A mechanical bank with a biblical background is our choice as No. 116 in the numerical classification. This is the Jonah And The Whale, and it is a large, well designed, impressive bank with good action. The name, as shown in the picture, is cast in large letters along both side plates. Since there are two known different types of the Jonah And The Whale, it is well to point out that only one type has the name on the bank itself. The other type Jonah And The Whale is very rare and is No. 20 in the numerical classification (HOBBIES, May, 1953). There has always existed some degree of confusion since both banks have the same theme, and while they look nothing alike appearance-wise, the easiest way to remember to distinguish one from the other is by the large lettered name on the one now under discussion. No name whatsoever appears on the rare type. This plus the fact that in the one pictured Jonah is thrown towards the whale’s mouth, and in the case of the rare one he comes out of the whale’s mouth. There are many other differences and checking the photo in the May 1953 article with the one herewith will bear all this out. Actually the only confusing similarity between the two banks is in sharing the same subject matter and name.

The Jonah And Whale pictured was patented July 15, 1890 by Peter Adams of Buffalo, N.Y., assignor to Charles G. Shepard and Walter J. Shepard, also of Buffalo. The patent is a design patent and covered a design for a toy savings bank. The diagram or sketch accompanying the text of the patent is practically identical to the actual manufactured item. The manufacturer of the bank was the Shepard Hardware Company of Buffalo. It bears mention at this point that not many mechanical banks, as such, were covered by a design patent alone. Most of the mechanical banks that were covered by a patent are on the basis of a regular patent which also protected certain features of the operating mechanism.

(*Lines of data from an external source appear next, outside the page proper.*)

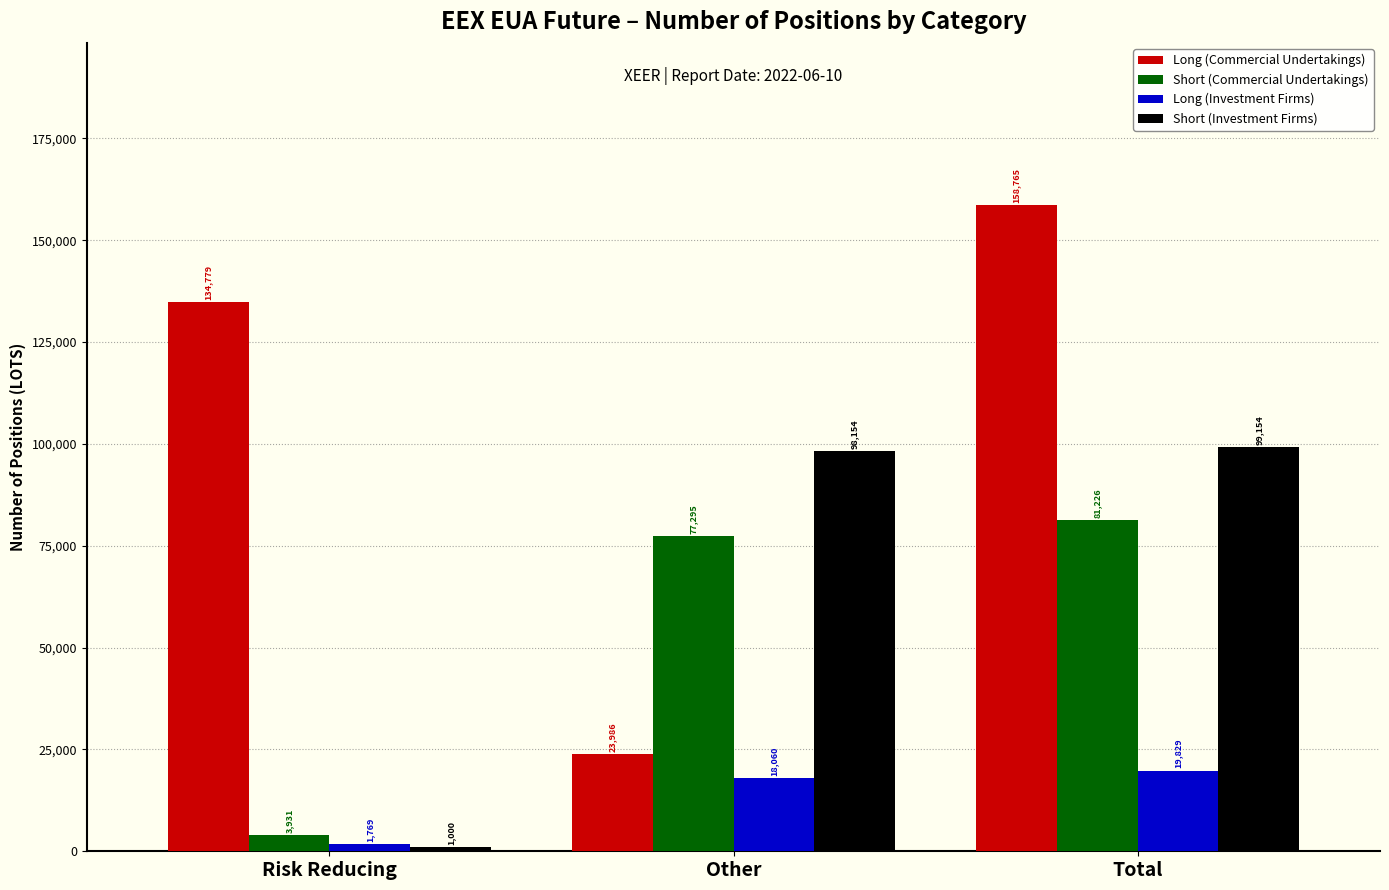

Where is Short (Commercial Undertakings) nearest to the value 42578?

Other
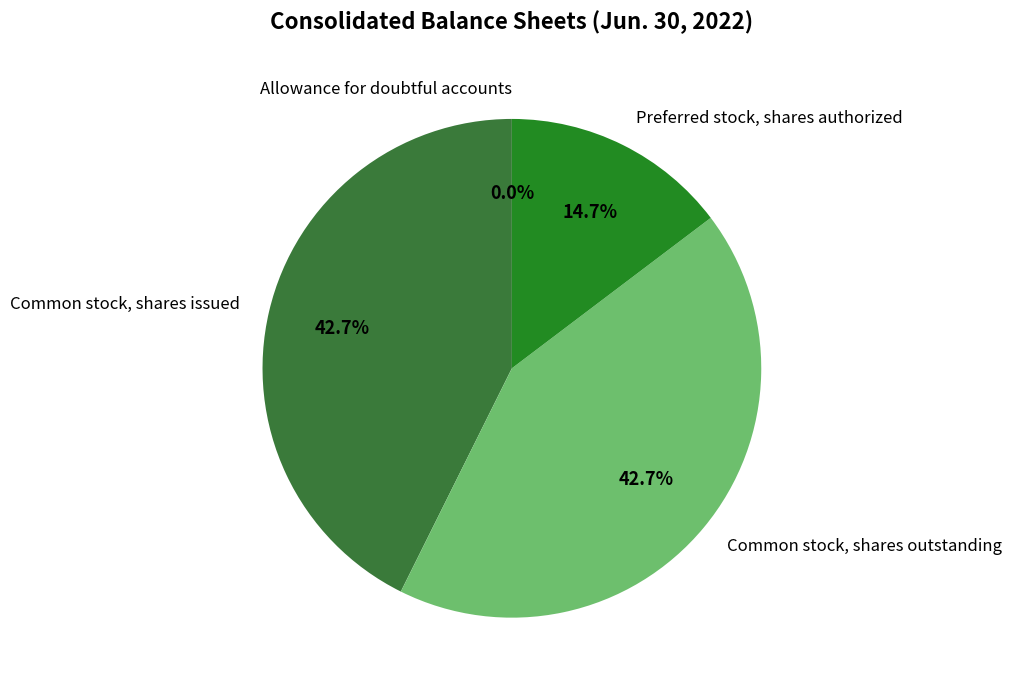

Does any single category account for the majority?

No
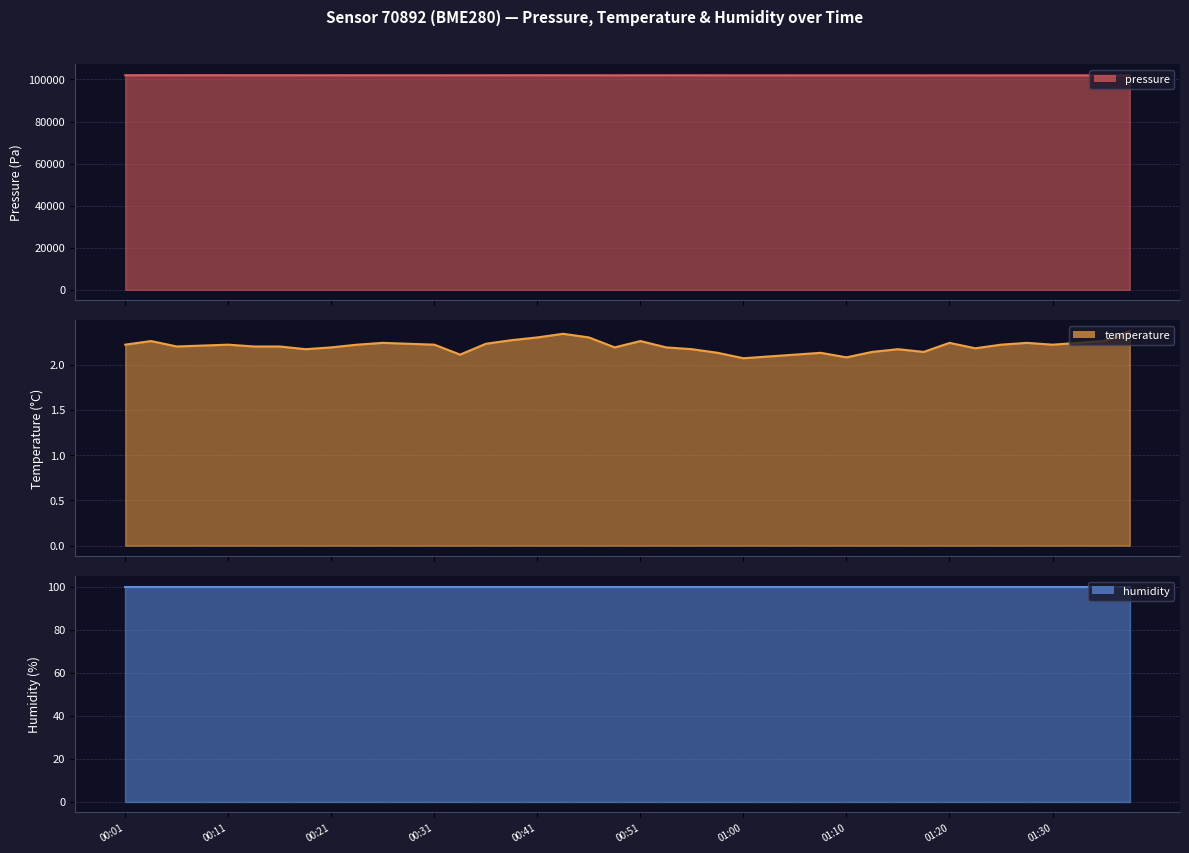

What is the difference between the temperature values at 01:34 and 01:08?

0.1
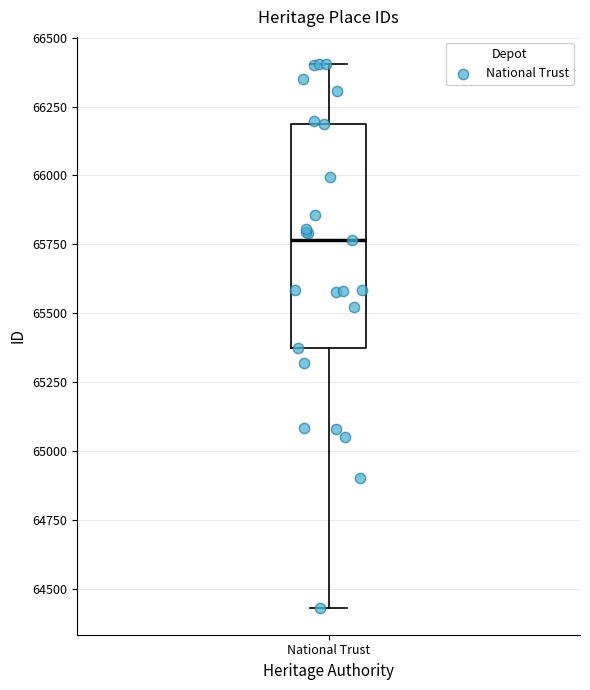

Where does the median line of the box for National Trust sit on the y-axis? The values are not printed on the chart, so give them approximately, as read against the axis.

65750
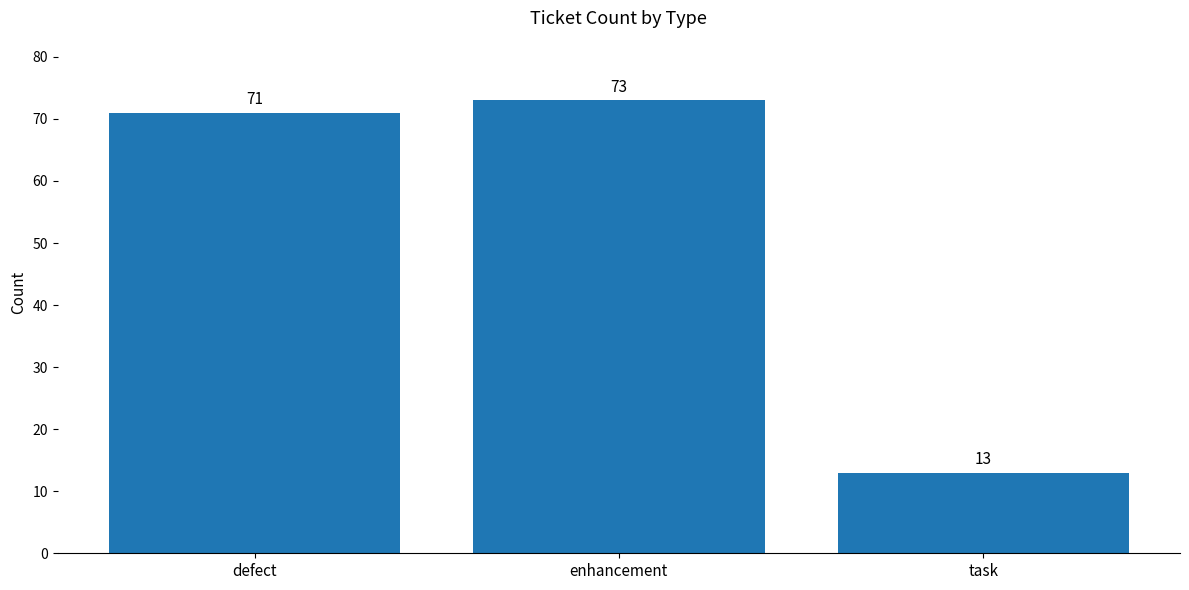

Reading left to right, what are all the values shown in this chart?

71	73	13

The bank shown is from the fine collection of Leon Perelman of Merion, Pa. It is in original condition with good paint and the colors are as follows: The side and end plates of the base are red with yellow corners, and the letters of the name are done in gold. The edges of the bottom plate and top part of the bank are striped in yellow and black. The water and waves are realistically done in light bluish-green with white highlighting. The whale is a dark green-black color with a red mouth and white teeth. The boat is an off shade of yellow with stripes of gold, white, blue and red. The robes on the two figures are red and blue and they have white beards, flesh color faces and hands, and so on. All in all the Jonah And Whale is a very bright, attractively painted bank and gives a fine impressive appearance.

To operate the bank a coin is placed on the back of the figure of Jonah. The lever, which is recessed in the end plate under the rear of the boat, is then pressed. As the whale opens his mouth wide the figure holding Jonah moves forward in the boat toward the whale. The figure of Jonah tilts downward as though entering the whale’s mouth, but instead the coin is thrown from his back into the whale. Releasing the lever returns the figures in the boat to the position shown in the picture. The whale’s mouth closes and re-opens as though swallowing the coin. This action of the lower jaw continues for some time since it is balanced in a fashion to do so. Coins are removed by means of a key lock trap in the underside of the base.

In closing, a few words as to the story of Jonah are in order. Jonah was a minor prophet. To escape the Divine summons to preach repentance to Nineveh, Jonah embarked by boat from Joppa for Tarshish, but during a severe storm was, at his advice and by the issue of a lot with the sailors, thrown overboard and swallowed by a great fish. The Lord had prepared this fish to swallow up Jonah. After being thrown overboard and swallowed by the fish, the storm subsided. Jonah was in the belly of the fish for three days and three nights. The Lord then spoke unto the fish and it vomited out Jonah upon the dry land.

A further point of interest in closing is the fact that the bank under discussion represents the first part of Jonah’s ordeal, that is being cast to the whale. Then the other rare Jonah And Whale represents the end of his three days and nights ordeal by emerging from the whale. They make a fine pair of banks to have in a collection.